When he finally prised out the sheet of paper inside it, he was surprised to feel his hand trembling in the way his father’s hand might have trembled if he had lived long enough to mend kettles in his old age. He held the page closer to his eyes and forced himself to read the words floating on the page. And then he moved the page further away from his eyes and read it again. There was no angle that made it easier to comprehend. Her words were all over the place, swimming round the edges of the rectangle of paper, sometimes disappearing altogether but coming back to the centre of the lined page with its sad and final message. What did she hope he might say to her after he had read it? He was mystified. A fish van had pulled up outside the villa. The voice bellowing through a loudspeaker was shouting out the names of fish. Some were grand , some were petit . Some were six francs and some were thirteen francs. None of them had swum home. They were all caught on the way. The Sellotape that had sealed the lip of the envelope reminded him of a plaster on a graze. He took a deep breath and exhaled slowly. He was going to have to busk it at lunch with her. He checked the inside of his jacket pocket to make sure his wallet was there and kicked the envelope under the bed, telling himself once again how much he hated Tuesdays. And Wednesdays, Thursdays, Fridays, etc.

et cetera

A Latin expression meaning ‘and other things’ or ‘so forth’ or ‘the rest of such things’. The poem, ‘Swimming Home’, was mostly made up of etcs; he had counted seven of them in one half of the page alone. What kind of language was this?

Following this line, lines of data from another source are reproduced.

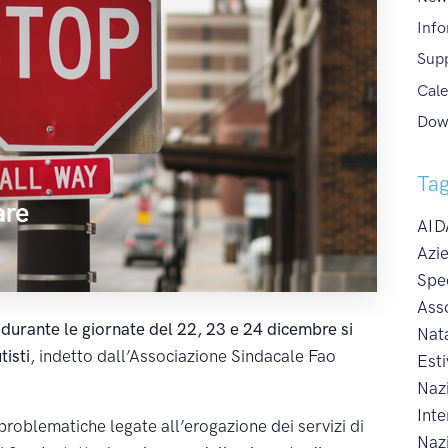
Info
Sup
Cale
Dow
Ta
AIDA
Azie
Spe
Ass
e
durante le giornate del 22, 23 e 24 dicembre si
Nat
tisti
, indetto dall’Associazione Sindacale Fao
Esti
Naz
Int
problematiche legate all’erogazione dei servizi di
Naz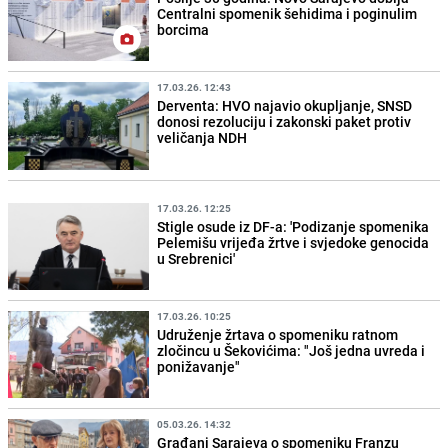
Centralni spomenik šehidima i poginulim
borcima
17.03.26. 12:43
Derventa: HVO najavio okupljanje, SNSD
donosi rezoluciju i zakonski paket protiv
veličanja NDH
17.03.26. 12:25
Stigle osude iz DF-a: 'Podizanje spomenika
Pelemišu vrijeđa žrtve i svjedoke genocida
u Srebrenici'
17.03.26. 10:25
Udruženje žrtava o spomeniku ratnom
zločincu u Šekovićima: "Još jedna uvreda i
ponižavanje"
05.03.26. 14:32
Građani Sarajeva o spomeniku Franzu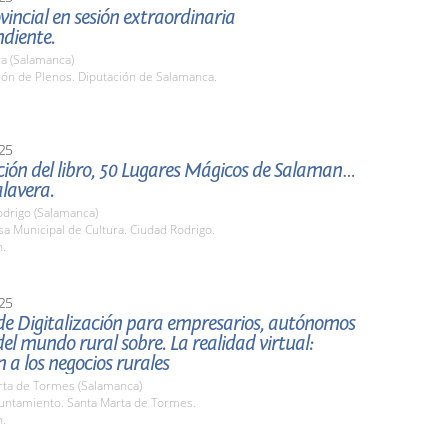
vincial en sesión extraordinaria
diente.
a (Salamanca)
lón de Plenos. Diputación de Salamanca.
25
ión del libro, 50 Lugares Mágicos de Salamanca,
alavera.
odrigo (Salamanca)
sa Municipal de Cultura. Ciudad Rodrigo.
h.
25
de Digitalización para empresarios, autónomos
el mundo rural sobre. La realidad virtual:
n a los negocios rurales
rta de Tormes (Salamanca)
yuntamiento. Santa Marta de Tormes.
h.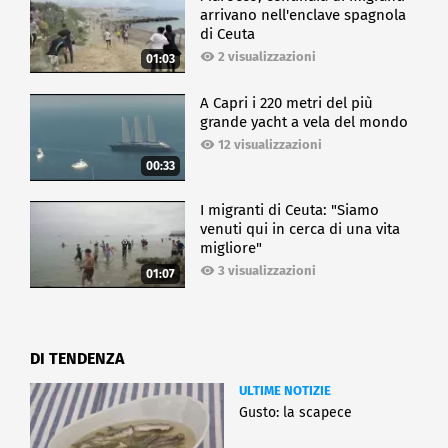
arrivano nell'enclave spagnola
di Ceuta
2 visualizzazioni
01:03
A Capri i 220 metri del più
grande yacht a vela del mondo
12 visualizzazioni
00:33
I migranti di Ceuta: "Siamo
venuti qui in cerca di una vita
migliore"
3 visualizzazioni
01:07
DI TENDENZA
ULTIME NOTIZIE
Gusto: la scapece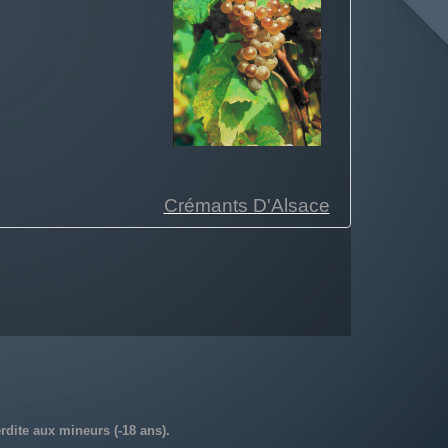
Crémants D'Alsace
dite aux mineurs (-18 ans).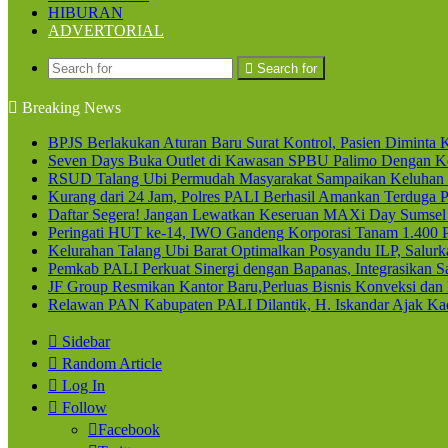
HIBURAN
ADVERTORIAL
Search for
Breaking News
BPJS Berlakukan Aturan Baru Surat Kontrol, Pasien Diminta K
Seven Days Buka Outlet di Kawasan SPBU Palimo Dengan Ko
RSUD Talang Ubi Permudah Masyarakat Sampaikan Keluhan 
Kurang dari 24 Jam, Polres PALI Berhasil Amankan Terduga P
Daftar Segera! Jangan Lewatkan Keseruan MAXi Day Sumsel
Peringati HUT ke-14, IWO Gandeng Korporasi Tanam 1.400
Kelurahan Talang Ubi Barat Optimalkan Posyandu ILP, Salur
Pemkab PALI Perkuat Sinergi dengan Bapanas, Integrasikan Sa
JF Group Resmikan Kantor Baru,Perluas Bisnis Konveksi dan
Relawan PAN Kabupaten PALI Dilantik, H. Iskandar Ajak Kad
Sidebar
Random Article
Log In
Follow
Facebook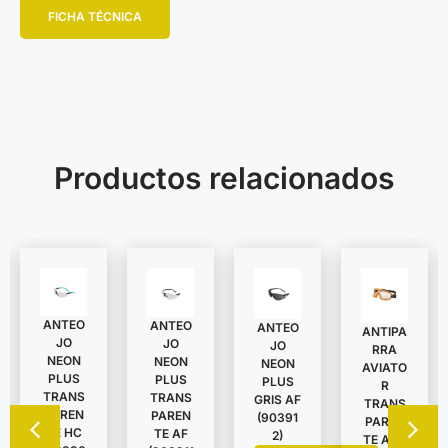
FICHA TÉCNICA
Productos relacionados
ANTEO
ANTEO
ANTEO
ANTIPA
JO
JO
JO
RRA
NEON
NEON
NEON
AVIATO
PLUS
PLUS
PLUS
R
TRANS
TRANS
GRIS AF
TRANS
PAREN
PAREN
(90391
PAREN
TE HC
TE AF
2)
TE AF –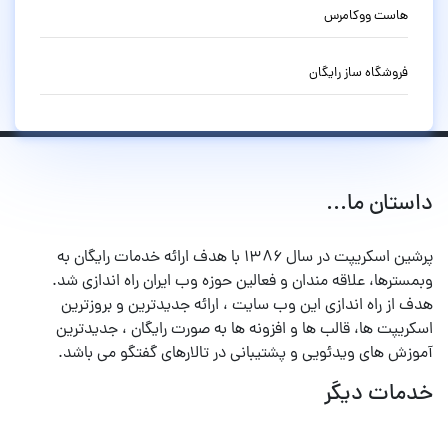
هاست ووکامرس
فروشگاه ساز رایگان
داستان ما...
پرشین اسکریپت در سال ۱۳۸۶ با هدف ارائه خدمات رایگان به
وبمسترها، علاقه مندان و فعالین حوزه وب ایران راه اندازی شد.
هدف از راه اندازی این وب سایت ، ارائه جدیدترین و بروزترین
اسکریپت ها، قالب ها و افزونه ها به صورت رایگان ، جدیدترین
آموزش های ویدئویی و پشتیبانی در تالارهای گفتگو می باشد.
خدمات دیگر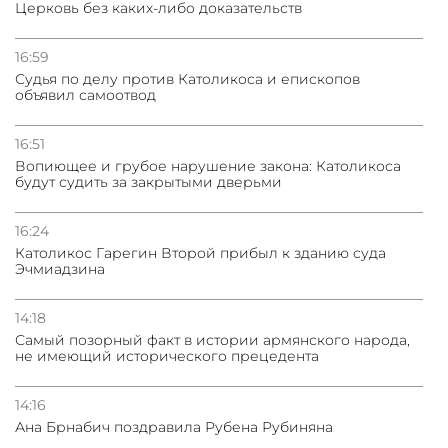
Церковь без каких-либо доказательств
16:59
Судья по делу против Католикоса и епископов
объявил самоотвод
16:51
Вопиющее и грубое нарушение закона: Католикоса
будут судить за закрытыми дверьми
16:24
Католикос Гарегин Второй прибыл к зданию суда
Эчмиадзина
14:18
Самый позорный факт в истории армянского народа,
не имеющий исторического прецедента
14:16
Ана Брнабич поздравила Рубена Рубиняна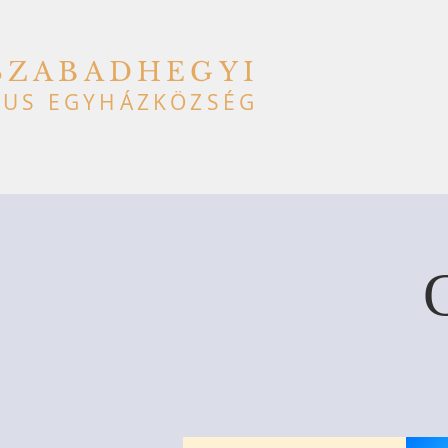
SZABADHEGYI
US EGYHÁZKÖZSÉG
C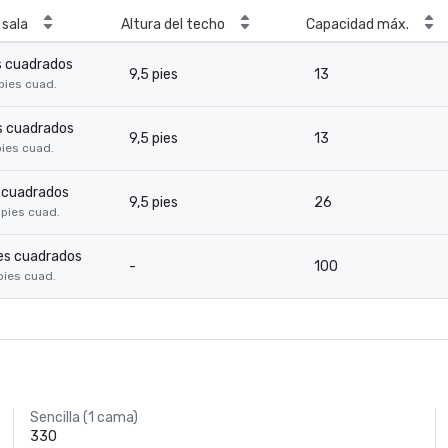
sala
Altura del techo
Capacidad máx.
s cuadrados
9,5 pies
13
 pies cuad.
s cuadrados
9,5 pies
13
pies cuad.
s cuadrados
9,5 pies
26
 pies cuad.
es cuadrados
-
100
 pies cuad.
Sencilla (1 cama)
330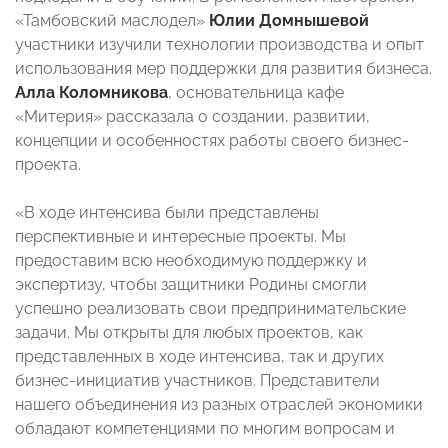
«Тамбовский маслодел»
Юлии Домнышевой
участники изучили технологии производства и опыт
использования мер поддержки для развития бизнеса.
Алла Коломникова
, основательница кафе
«Митерия» рассказала о создании, развитии,
концепции и особенностях работы своего бизнес-
проекта.
«В ходе интенсива были представлены
перспективные и интересные проекты. Мы
предоставим всю необходимую поддержку и
экспертизу, чтобы защитники Родины смогли
успешно реализовать свои предпринимательские
задачи. Мы открыты для любых проектов, как
представленных в ходе интенсива, так и других
бизнес-инициатив участников. Представители
нашего объединения из разных отраслей экономики
обладают компетенциями по многим вопросам и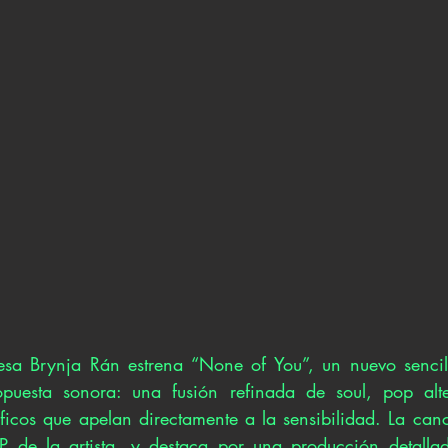
desa Brynja Rán estrena “None of You”, un nuevo sencil
puesta sonora: una fusión refinada de soul, pop alte
ficos que apelan directamente a la sensibilidad. La canc
EP de la artista, y destaca por una producción detalla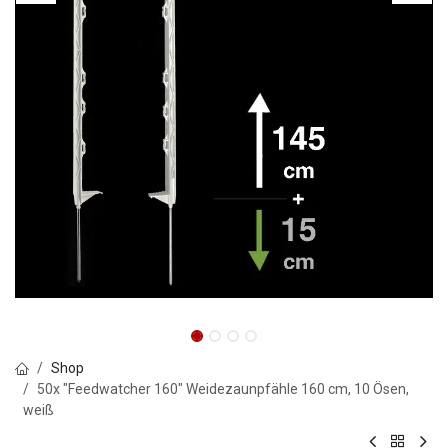
Shop
50x "Feedwatcher 160" Weidezaunpfähle 160 cm, 10 Ösen,
weiß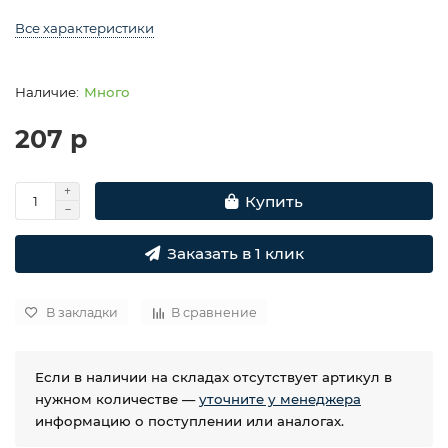
Все характеристики
Много
207 р
Купить
Заказать в 1 клик
В закладки
В сравнение
Если в наличии на складах отсутствует артикул в
нужном количестве —
уточните у менеджера
информацию о поступлении или аналогах.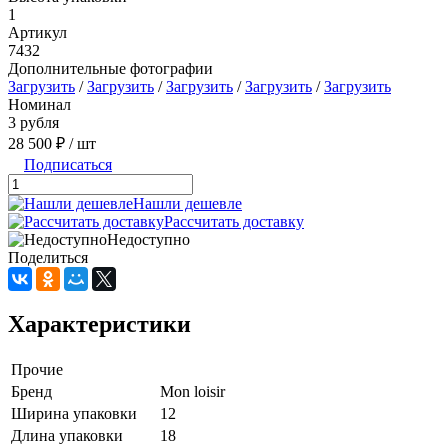
1
Артикул
7432
Дополнительные фотографии
Загрузить
/
Загрузить
/
Загрузить
/
Загрузить
/
Загрузить
Номинал
3 рубля
28 500 ₽
/ шт
Подписаться
Нашли дешевле
Рассчитать доставку
Недоступно
Поделиться
Характеристики
Прочие
Бренд
Mon loisir
Ширина упаковки
12
Длина упаковки
18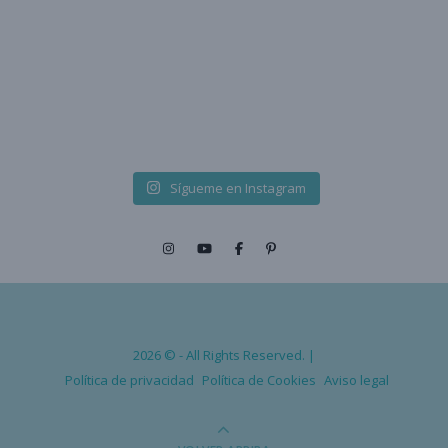
Sígueme en Instagram
2026 © - All Rights Reserved. |
Política de privacidad
Política de Cookies
Aviso legal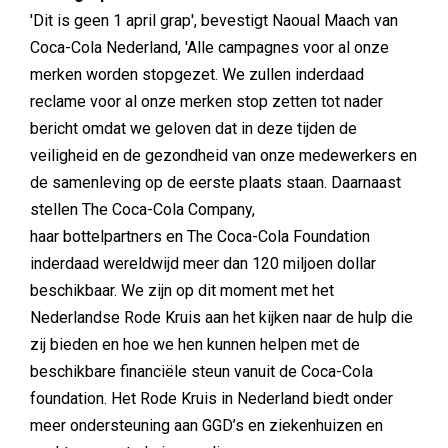
'Dit is geen 1 april grap', bevestigt Naoual Maach van
Coca-Cola Nederland, 'Alle campagnes voor al onze
merken worden stopgezet. We zullen inderdaad
reclame voor al onze merken stop zetten tot nader
bericht omdat we geloven dat in deze tijden de
veiligheid en de gezondheid van onze medewerkers en
de samenleving op de eerste plaats staan. Daarnaast
stellen The Coca-Cola Company,
haar bottelpartners en The Coca-Cola Foundation
inderdaad wereldwijd meer dan 120 miljoen dollar
beschikbaar. We zijn op dit moment met het
Nederlandse Rode Kruis aan het kijken naar de hulp die
zij bieden en hoe we hen kunnen helpen met de
beschikbare financiële steun vanuit de Coca-Cola
foundation. Het Rode Kruis in Nederland biedt onder
meer ondersteuning aan GGD’s en ziekenhuizen en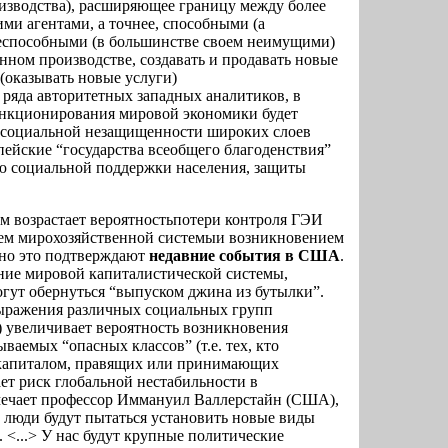
оизводства), расширяющее границу между более
и агентами, а точнее, способными (а
неспособными (в большинстве своем неимущими)
нном производстве, создавать и продавать новые
(оказывать новые услуги)
 ряда авторитетных западных аналитиков, в
ункционирования мировой экономики будет
и социальной незащищенности широких слоев
пейские “государства всеобщего благоденствия”
ю социальной поддержки населения, защиты
м возрастает вероятностьпотери контроля ГЭИ
м мирохозяйственной системыи возникновением
нно это подтверждают
недавние события в США
.
ние мировой капиталистической системы,
могут обернуться “выпуском джина из бутылки”.
ыражения различных социальных групп
 увеличивает вероятность возникновения
аемых “опасных классов” (т.е. тех, кто
капиталом, правящих или принимающих
ает риск глобальной нестабильности в
мечает профессор Иммануил Валлерстайн (США),
 люди будут пытаться установить новые виды
 <...> У нас будут крупные политические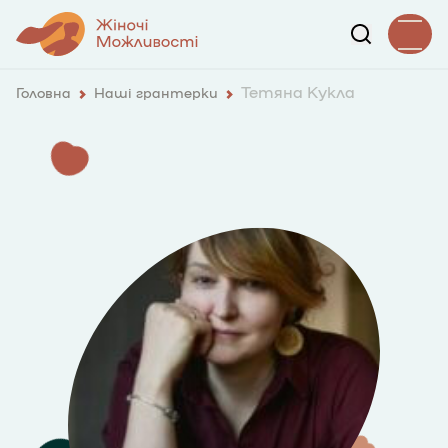
Тетяна Кукла
Головна
Наші грантерки
3422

My mother says I’m the only jewel in her crown

But I’ve made her tired with all my etc,

So now she walks with sticks

To accept her language was to accept that she held him, her reader, in great esteem. He was being asked to make something of it and what he made of it was that every etc concealed some thing that could not be said.

Kitty was waiting for him on the terrace of Claude’s café. To his displeasure he noticed that Jurgen was sitting at the table opposite her. He seemed to be playing with a piece of string, weaving it between his fingers to make a spider’s web. It was becoming clear to him that Jurgen was a sort of guard dog to Kitty Finch, not exactly baring his teeth at all intruders but he was protective and possessive all the same. He seemed to have forgotten that it was she who was the intruder. All the same Jurgen was obviously there to make sure anyone who came near her was a welcome visitor and not a trespasser. He did not seem to elicit much affection from her. It was as if she knew he must never be patted and cuddled and made to feel anything less than alert on her behalf.

‘Hi, Joe.’ Kitty smiled. Her forehead looked as if she had pressed it against a hot iron. She was a redhead and the sun had been brutal to her pale skin.

He nodded, jangling the coins in his jacket pocket as he sat down. ‘You should use sun block, Kitty,’ he said paternally.

Claude, who knew he looked more like Mick Jagger every day and worked quite hard on this happy genetic accident, strutted to their table carrying a large bottle of mineral water and two glasses. Joe saw this as an opportunity to pass some time and avoid talking about the poem he had kicked under his bed with the cockroaches, etc.

He turned to Kitty. ‘Did you order this?’

She shook her head and made a glum face at Claude. Joe heard himself bellowing at the pouting waiter.